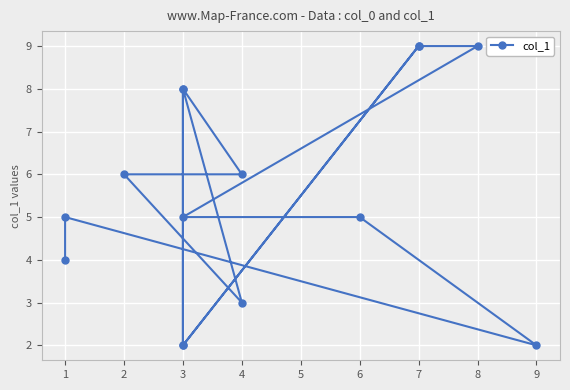

Rank the categories by value from lowest to highest.

9, 3, 3, 4, 1, 1, 6, 3, 4, 2, 3, 3, 8, 7, 7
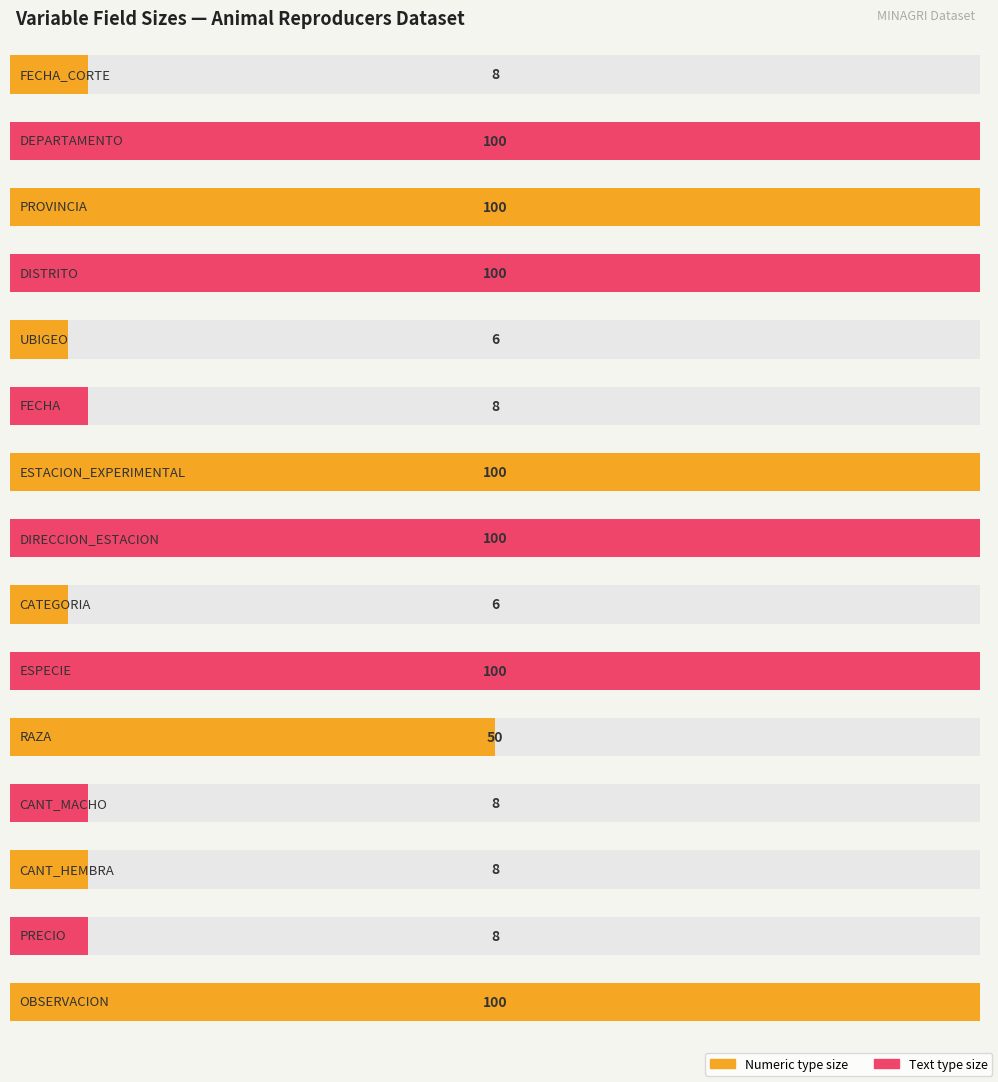

Read the value at DIRECCION_ESTACION, to the nearest 5.

100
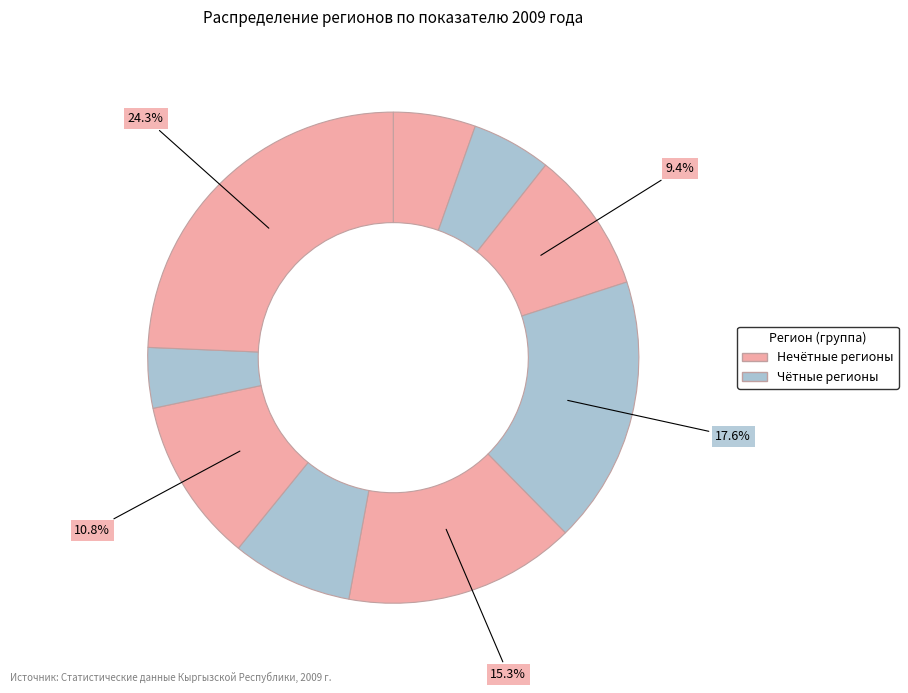

Is there any slice that represents more than half of the pie?

No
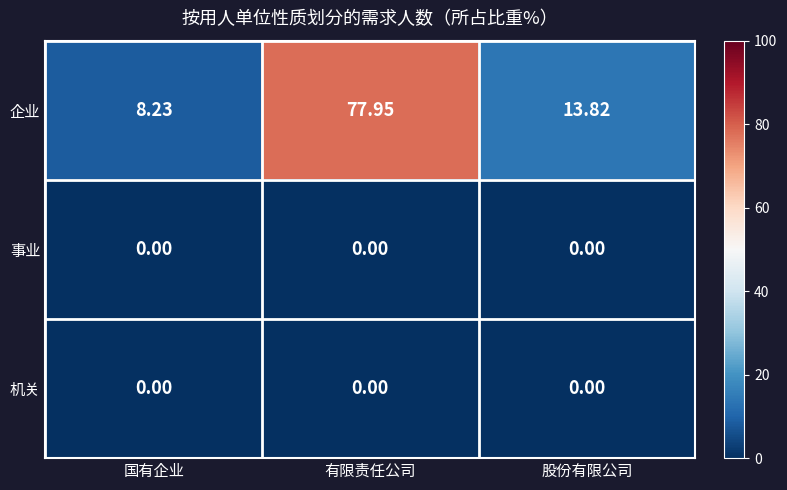

Which series has the largest range (max minus min)?

企业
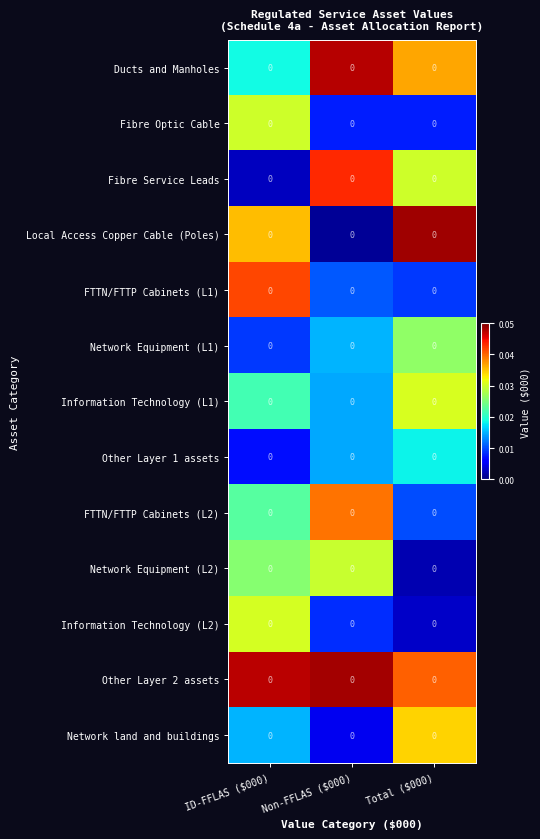

At which category does the chart reach its minimum across all series?

Non-FFLAS ($000)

===============

**Task to complete**
Please print every line of text in the records above word for word, leaving out the pictures.

**Task output**
Rank the categories by value from lowest to highest.

9, 3, 3, 4, 1, 1, 6, 3, 4, 2, 3, 3, 8, 7, 7

Read the value at DIRECCION_ESTACION, to the nearest 5.

100

Is there any slice that represents more than half of the pie?

No

Which series has the largest range (max minus min)?

企业

At which category does the chart reach its minimum across all series?

Non-FFLAS ($000)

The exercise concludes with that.